### Task
For the data below, please report each line where the word "Budgeting" is found.

*** Opening of Given data ***

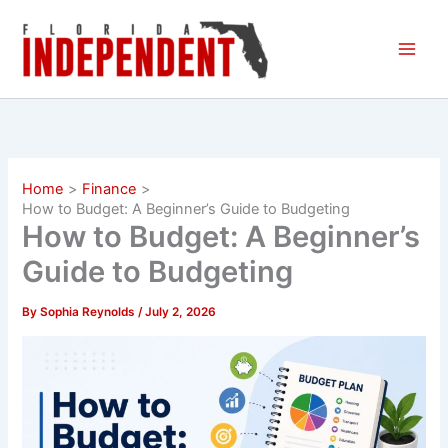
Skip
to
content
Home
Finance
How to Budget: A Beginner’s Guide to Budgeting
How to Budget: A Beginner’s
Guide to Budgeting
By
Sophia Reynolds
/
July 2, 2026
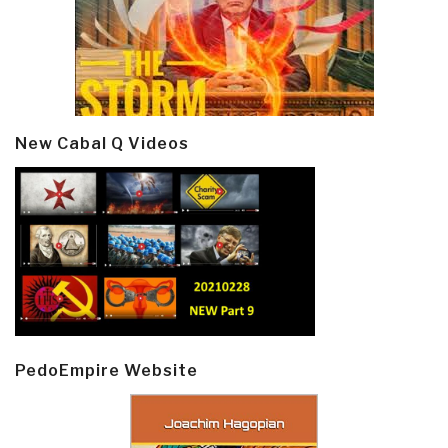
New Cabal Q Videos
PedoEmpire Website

*** Close of Given data ***
*** Opening of Given data ***

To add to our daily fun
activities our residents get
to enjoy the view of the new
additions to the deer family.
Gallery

*** Close of Given data ***
*** Opening of Given data ***

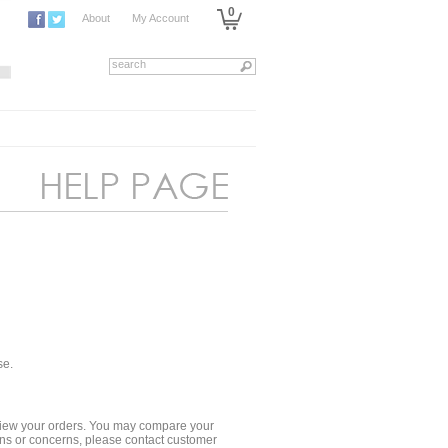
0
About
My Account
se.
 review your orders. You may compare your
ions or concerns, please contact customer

*** Close of Given data ***

### Solution to this exercise
How to Budget: A Beginner’s Guide to Budgeting
Guide to Budgeting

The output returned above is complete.